Ten Income- tax Amendments in India Interim Budget 2024

"1. Certain exemptions in relation to the income derived on the transfer of Capital Assets on a Recognised Stock Exchange in an IFSC to continue till 31 March 2025 (erstwhile 31 March 2024)

2. Exemption to continue for a non-resident by way of royalty or interest on account of the lease of an aircraft or a ship paid by a unit in IFSC if the unit has commenced its operation on or before 31 March 2025 (erstwhile 31 March 2024)

3. Exemption for the income of Sovereign Wealth Fund in the nature of dividend, interest, and long term capital gains for the investments made in India to continue if the investment is made on or before 31 March 2025 (Erstwhile 31 March 2024)

4. Timeline to develop a scheme for faceless, effective and technology-enabled transfer pricing assessment/ audits and raising objections before the Dispute Resolution Panel extended till 31 March 2025 (erstwhile 31 March 2024)

5. There is no change in the 206A TCS provision of 20%. Only change in language and placement

6. No change in the sunset clause of beneficial manufacturing tax under 115BAB at 15% (so commence manufacturing or production before 31 March 2024 to get the benefit of 15% taxes - Big question on the sustenance of Make in India tax in Union Budget 2.0)

7. Extension for the tax deduction for the unit of an IFSC where income arises from the transfer of an asset, being an aircraft or ship and commencing operation before 31 March 2025 (erstwhile 2024)

8. Write off of old demand (pre2010) up to Rs 25,000 will save a lot of court time and money

9. The definition of Eligible start-up changed to include a start-up which is incorporated post 1 April 2016 but before 31 March 2025 (erstwhile 31 March 2024)

10. Timeline for the drafting of the Scheme for an appeal to ITAT (tribunal) to impart greater efficiency, transparency and accountability extended till 31 March 2025 (erstwhile 31 March 2024)"

CA Akshay Kenkre
TransPrice Tax

"The interim Budget is a fiscally responsible one and its laudable that the Government has chosen the path of financial prudence rather than being tempted to go for populist measures in an election year. The FM has kept things simple and stuck to the principles of predictability by proposing no tax rate changes and minor amendments. There is a continued thrust on sustainable development and meeting net zero target by 2070 through various initiatives particularly the rooftop solarisation project which will provide 300 units of free electricity per month to 1 crore households. The fiscal deficit target being reduced to 5.1% for next year is heartening and shows that the Government will walk a tight rope in controlling its debt while continuing its aggressive push for infrastructure development.

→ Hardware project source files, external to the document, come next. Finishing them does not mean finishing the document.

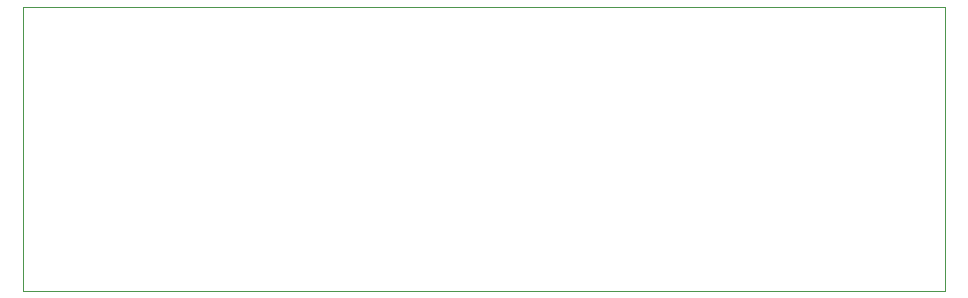
<source format=gm1>
G04 #@! TF.GenerationSoftware,KiCad,Pcbnew,(5.1.9)-1*
G04 #@! TF.CreationDate,2022-11-24T18:24:53+09:00*
G04 #@! TF.ProjectId,ROMCHG,524f4d43-4847-42e6-9b69-6361645f7063,rev?*
G04 #@! TF.SameCoordinates,PX53920b0PYad82f20*
G04 #@! TF.FileFunction,Profile,NP*
%FSLAX46Y46*%
G04 Gerber Fmt 4.6, Leading zero omitted, Abs format (unit mm)*
G04 Created by KiCad (PCBNEW (5.1.9)-1) date 2022-11-24 18:24:53*
%MOMM*%
%LPD*%
G01*
G04 APERTURE LIST*
G04 #@! TA.AperFunction,Profile*
%ADD10C,0.050000*%
G04 #@! TD*
G04 APERTURE END LIST*
D10*
X78000000Y24000000D02*
X0Y24000000D01*
X0Y24000000D02*
X0Y0D01*
X78000000Y0D02*
X78000000Y24000000D01*
X0Y0D02*
X78000000Y0D01*
M02*

</source>
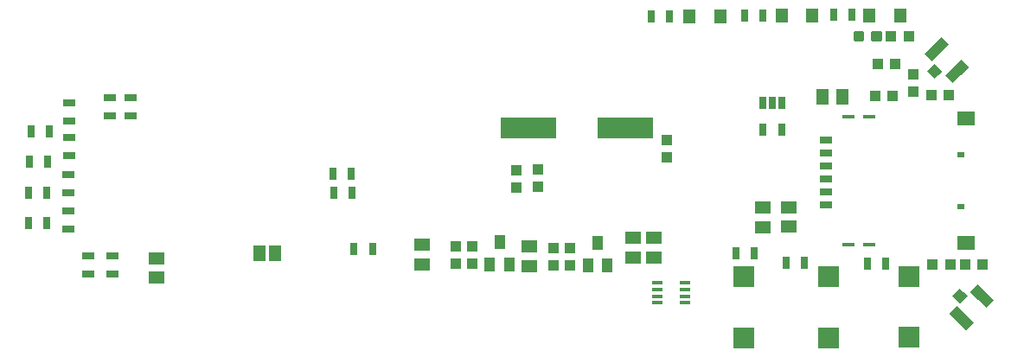
<source format=gbr>
G04 EAGLE Gerber RS-274X export*
G75*
%MOMM*%
%FSLAX34Y34*%
%LPD*%
%INSolderpaste Top*%
%IPPOS*%
%AMOC8*
5,1,8,0,0,1.08239X$1,22.5*%
G01*
%ADD10R,1.500000X1.300000*%
%ADD11R,1.150000X0.650000*%
%ADD12R,1.300000X0.450000*%
%ADD13R,1.700000X1.400000*%
%ADD14R,0.800000X0.540000*%
%ADD15R,1.200000X1.400000*%
%ADD16R,0.800000X1.200000*%
%ADD17R,2.000000X2.000000*%
%ADD18R,1.300000X1.500000*%
%ADD19R,0.660400X1.270000*%
%ADD20R,0.635000X1.270000*%
%ADD21R,1.000000X1.400000*%
%ADD22R,1.000000X1.100000*%
%ADD23R,1.200000X0.800000*%
%ADD24R,1.041400X2.260600*%
%ADD25R,1.041400X1.092200*%
%ADD26R,5.511800X2.006600*%
%ADD27R,1.100000X1.000000*%
%ADD28C,0.300000*%
%ADD29R,1.168400X1.600200*%
%ADD30R,0.977900X0.431800*%
%ADD31R,1.050000X1.080000*%


D10*
X863734Y148506D03*
X863734Y129506D03*
X838388Y148036D03*
X838388Y129036D03*
D11*
X900700Y201950D03*
X900700Y176550D03*
X900700Y151150D03*
X900700Y214650D03*
X900700Y189250D03*
X900700Y163850D03*
D12*
X922400Y237100D03*
X942400Y237100D03*
D13*
X1038000Y235450D03*
X1038000Y113350D03*
D12*
X942400Y111700D03*
X922400Y111700D03*
D14*
X1032200Y149000D03*
X1032200Y199800D03*
D15*
X943150Y336134D03*
X973150Y336134D03*
X856900Y336350D03*
X886900Y336350D03*
X766900Y335550D03*
X796900Y335550D03*
D16*
X747550Y335550D03*
X729550Y335550D03*
X838450Y336650D03*
X820450Y336650D03*
X925950Y337250D03*
X907950Y337250D03*
X811972Y103722D03*
X829972Y103722D03*
D17*
X820180Y80750D03*
X820180Y20750D03*
D18*
X897280Y256540D03*
X916280Y256540D03*
D10*
X244822Y98846D03*
X244822Y79846D03*
D16*
X861420Y93830D03*
X879420Y93830D03*
D17*
X902840Y80250D03*
X902840Y20250D03*
D16*
X941232Y93736D03*
X959232Y93736D03*
D17*
X981590Y81012D03*
X981590Y21012D03*
D19*
X838190Y224640D03*
D20*
X857190Y224640D03*
X838190Y250940D03*
X847690Y250940D03*
X857190Y250940D03*
D16*
X418460Y162904D03*
X436460Y162904D03*
X417698Y181806D03*
X435698Y181806D03*
D21*
X580888Y114188D03*
X590388Y92188D03*
X571388Y92188D03*
X676900Y113610D03*
X686400Y91610D03*
X667400Y91610D03*
D10*
X609952Y110014D03*
X609952Y91014D03*
X732266Y99536D03*
X732266Y118536D03*
X711896Y118650D03*
X711896Y99650D03*
D22*
X649852Y108466D03*
X649852Y91466D03*
X554326Y93464D03*
X554326Y110464D03*
X633390Y108720D03*
X633390Y91720D03*
X537792Y93464D03*
X537792Y110464D03*
D23*
X159586Y232790D03*
X159586Y250790D03*
X159280Y199262D03*
X159280Y217262D03*
X158780Y180976D03*
X158780Y162976D03*
X158324Y145416D03*
X158324Y127416D03*
D24*
G36*
X1004002Y291815D02*
X996940Y299468D01*
X1013552Y314797D01*
X1020614Y307144D01*
X1004002Y291815D01*
G37*
G36*
X1023947Y270201D02*
X1016885Y277854D01*
X1033497Y293183D01*
X1040559Y285530D01*
X1023947Y270201D01*
G37*
D25*
G36*
X1006538Y274146D02*
X999476Y281799D01*
X1007502Y289206D01*
X1014564Y281553D01*
X1006538Y274146D01*
G37*
D10*
X504924Y111604D03*
X504924Y92604D03*
D26*
X704354Y225996D03*
X609358Y225996D03*
D22*
X618160Y168446D03*
X618160Y185446D03*
X744722Y214292D03*
X744722Y197292D03*
X597200Y184574D03*
X597200Y167574D03*
D16*
X122008Y223094D03*
X140008Y223094D03*
X120484Y192920D03*
X138484Y192920D03*
X119976Y162492D03*
X137976Y162492D03*
X119722Y133080D03*
X137722Y133080D03*
X456350Y107914D03*
X438350Y107914D03*
D27*
X968422Y288844D03*
X951422Y288844D03*
X965882Y257310D03*
X948882Y257310D03*
D22*
X985932Y278920D03*
X985932Y261920D03*
D27*
X1021040Y258650D03*
X1004040Y258650D03*
D28*
X935800Y312730D02*
X935800Y319730D01*
X935800Y312730D02*
X928800Y312730D01*
X928800Y319730D01*
X935800Y319730D01*
X935800Y315580D02*
X928800Y315580D01*
X928800Y318430D02*
X935800Y318430D01*
X953340Y319730D02*
X953340Y312730D01*
X946340Y312730D01*
X946340Y319730D01*
X953340Y319730D01*
X953340Y315580D02*
X946340Y315580D01*
X946340Y318430D02*
X953340Y318430D01*
D27*
X964320Y316230D03*
X981320Y316230D03*
D23*
X219964Y256142D03*
X219964Y238142D03*
X199644Y256142D03*
X199644Y238142D03*
X201930Y83202D03*
X201930Y101202D03*
X178562Y82948D03*
X178562Y100948D03*
D29*
X360680Y103886D03*
X345440Y103886D03*
D30*
X762699Y55020D03*
X762699Y61520D03*
X762699Y68020D03*
X762699Y74520D03*
X735394Y74520D03*
X735394Y68020D03*
X735394Y61520D03*
X735394Y55020D03*
D24*
G36*
X1041363Y65452D02*
X1048452Y73081D01*
X1065011Y57694D01*
X1057922Y50065D01*
X1041363Y65452D01*
G37*
G36*
X1021343Y43908D02*
X1028432Y51537D01*
X1044991Y36150D01*
X1037902Y28521D01*
X1021343Y43908D01*
G37*
D25*
G36*
X1023942Y61569D02*
X1031031Y69196D01*
X1039030Y61761D01*
X1031941Y54134D01*
X1023942Y61569D01*
G37*
D27*
X1053964Y92456D03*
X1036964Y92456D03*
D31*
X1022464Y92710D03*
X1004964Y92710D03*
M02*

</source>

The sunset clause for exemptions to startups, IFSC units and investments by sovereign wealth / pension funds, extended for another year to 31st March 2025. It is surprising that the Budget did not extend the sunset clause to avail the concessional tax rate of 15% under Section 115BAB by another year. This will be a big dampener for Corporate India and unexpected as this Government has given a big impetus to manufacturing through programs such as Make in India and PLI. The proposal for write off of old demands upto Rs 25,000 (on or before FY 2009-10) and up to Rs 10,000 (on or before FY 2014-15) is most welcome as such demands are rarely supported by documentation.